8. The SSD kits for 2019 Mac Pros and the SSD kits for the 2023 Mac Pros are different. This makes sense. Though, it seems ridiculous that the SSD kits for the 2023 Mac Pros can't be used with the 2023 (or 2022) Mac Studio, just as it's ridiculous that the SSD kits for the 2019 Mac Pros can't work for the iMac Pro (or higher capacity 2020 27" iMacs, for that matter). Then again, I've never been a fan of this whole "SSD controller lives on the SoC" convention that Apple has moved the Macintosh to.

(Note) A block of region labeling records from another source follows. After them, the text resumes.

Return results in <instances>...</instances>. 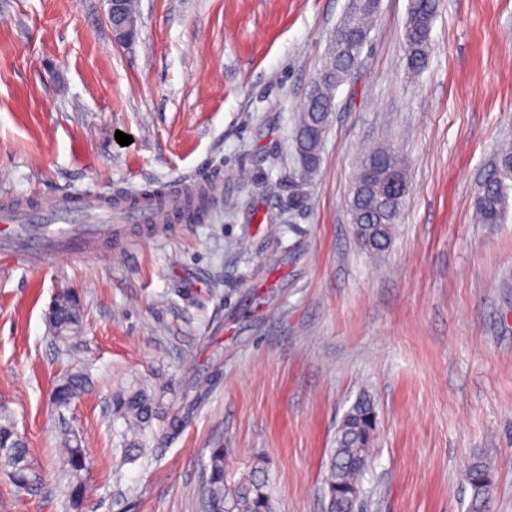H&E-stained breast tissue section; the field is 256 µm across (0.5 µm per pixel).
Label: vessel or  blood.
Returning <instances> with one entry per match:
<instances>
[{"instance_id":"obj_1","label":"vessel or blood","mask_w":512,"mask_h":512,"mask_svg":"<svg viewBox=\"0 0 512 512\" xmlns=\"http://www.w3.org/2000/svg\"><path fill=\"white\" fill-rule=\"evenodd\" d=\"M207 187L201 180L163 188L156 196L0 198V255L33 266L51 254L85 256L128 225L151 232L165 222L196 224L201 216L186 198Z\"/></svg>"}]
</instances>
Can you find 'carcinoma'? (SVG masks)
Wrapping results in <instances>:
<instances>
[{
    "label": "carcinoma",
    "instance_id": "cac0c4a2",
    "mask_svg": "<svg viewBox=\"0 0 512 512\" xmlns=\"http://www.w3.org/2000/svg\"><path fill=\"white\" fill-rule=\"evenodd\" d=\"M379 0H348L336 34L319 76L311 86L301 107L295 137V152L300 162V177L318 167L330 112L334 110L336 89L358 65L368 33V20L378 9ZM437 11V0H410L404 34V52L408 71L417 73L427 62L429 32ZM407 183L404 163L389 146L369 151L360 160L352 186H363L365 192L349 196L348 214L353 224L361 225L357 240L362 249L378 255L386 252L399 223L405 195L388 197L391 178ZM512 197V147L505 146L485 169L475 196V209L483 224H499ZM61 333L58 340L68 343L70 333L81 328V315L74 297L64 292L53 303ZM84 387V377L67 373L55 387L53 403L57 410L70 408ZM209 389L195 386L193 394L185 395L184 413L168 420V428H180L189 415L207 399ZM113 421H122L121 454L125 462H134L145 453L146 431L153 421L163 419L160 399L142 387H133L112 397ZM344 428L330 450L326 462L324 492L327 512H348L354 489L360 485L373 455L376 430V409L367 396L358 397L345 412ZM28 448L18 436L7 408L0 409V469L4 470L20 492L30 490L37 480L27 460ZM86 449L76 435L66 434L61 440L59 464L66 480L67 495L73 512H81L89 492L85 478ZM206 478L199 490L203 512H275L270 475L265 463H251L238 479L226 470L224 447L209 449L205 464ZM465 479L471 487L477 512H491L492 470L482 456L467 463Z\"/></svg>",
    "mask_w": 512,
    "mask_h": 512
}]
</instances>
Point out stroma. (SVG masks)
Instances as JSON below:
<instances>
[{"label":"stroma","instance_id":"35a3bbf8","mask_svg":"<svg viewBox=\"0 0 512 512\" xmlns=\"http://www.w3.org/2000/svg\"><path fill=\"white\" fill-rule=\"evenodd\" d=\"M133 42L108 0H0V196L130 195L212 176L197 224L131 228L91 258H0V407L39 476L0 512H71L59 439L87 448L84 512H201L209 448L230 472L266 461L275 512H325L324 463L361 394L378 428L363 512H471L469 458L512 512V210L474 219L478 178L512 142V0H438L425 68L409 73L410 0H380L336 93L315 173L294 153L299 109L348 0H137ZM131 135L123 146L116 132ZM390 145L409 193L390 249L346 211L363 154ZM76 295L83 329L48 321ZM88 380L59 412L64 372ZM121 463L113 393L139 382L181 409ZM124 0H108L109 2V23L112 28V34L116 41L128 42L134 39L137 32V19L125 20L116 24L115 18L122 13ZM194 389L195 390L191 391L193 393L192 395L189 393H186L185 395L186 402L184 406V413L181 415L177 413L168 420V428H170L172 431L180 428L186 419L189 418V415L194 413L198 407L207 399L209 389L206 386L196 385Z\"/></svg>","mask_w":512,"mask_h":512}]
</instances>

9. It seems like PCIe expansion is the real reason to buy a 2023 Mac Pro over a 2023 (M2 Ultra) Mac Studio. There may be other reasons to, but I can't imagine any of them are worth the extra $3000. The Rack Mountable option seems like it would serve well in a datacenter rack or in an audio cabinet. Though, for $3000, I'm sure one can find a rack-able solution that accommodates a Mac Studio that still leaves most of that left over.
10. It's totally possible that an "Extreme" chip or (other higher-tier Mac Pro chip that plugs the gaps between features the highest end 2019 Mac Pros had and what the highest end 2023 Mac Pro) has could still materialize. Apple kept adding GPU options to the 2019 Mac Pro throughout its four year reign. Incidentally, they might wait until the M3 generation to add that. Or it might just be that a future Ultra SoC will get there and that, this one just happens to be a downgrade for those that need higher-end options. I'm not saying I'm hopeful of this. But there's no reason why it can't happen.
11. Regardless of how small customer base is, Apple has no reason not to (a) keep the Mac Pro as up to date as the Mx Ultra Mac Studio and (b) introduce updates more frequently than once every 4-6 years.